CodeLlama-34B-Instruct-GPTQ
Property | Value |
---|---|
Model Size | 34B parameters |
License | Llama 2 |
Paper | Research Paper |
Author | Meta (Original), TheBloke (Quantized) |
Quantization | GPTQ (Multiple Options) |
What is CodeLlama-34B-Instruct-GPTQ?
CodeLlama-34B-Instruct-GPTQ is a quantized version of Meta's powerful code-focused language model, specifically optimized for instruction-following and code generation tasks. This GPTQ-quantized variant maintains the capabilities of the original model while reducing the computational requirements through various quantization options.
Implementation Details
The model offers multiple quantization configurations, including 4-bit and 8-bit options with different group sizes (32g, 64g, 128g) and Act Order settings. The implementation uses the AutoGPTQ framework and is compatible with modern GPU inference frameworks.
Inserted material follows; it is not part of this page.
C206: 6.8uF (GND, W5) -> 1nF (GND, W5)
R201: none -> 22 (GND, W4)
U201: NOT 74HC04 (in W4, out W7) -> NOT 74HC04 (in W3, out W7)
- Multiple GPTQ parameter options for different hardware configurations
- Optimized using Evol Instruct Code dataset for quantization
- Supports 4096 sequence length
- Compatible with ExLlama for 4-bit variants
Core Capabilities
- Code completion and generation
- Instruction-following for coding tasks
- Multi-language code understanding
- Optimized for production deployment
- Flexible quantization options for different hardware configurations
Frequently Asked Questions
Q: What makes this model unique?
This model combines the powerful capabilities of CodeLlama-34B with efficient quantization options, making it more accessible for deployment while maintaining high performance. The various quantization options allow users to balance between model quality and hardware requirements.
Q: What are the recommended use cases?
The model is ideal for code generation, code completion, and instruction-following tasks related to programming. It's particularly well-suited for production environments where efficient resource usage is crucial while maintaining high-quality code generation capabilities.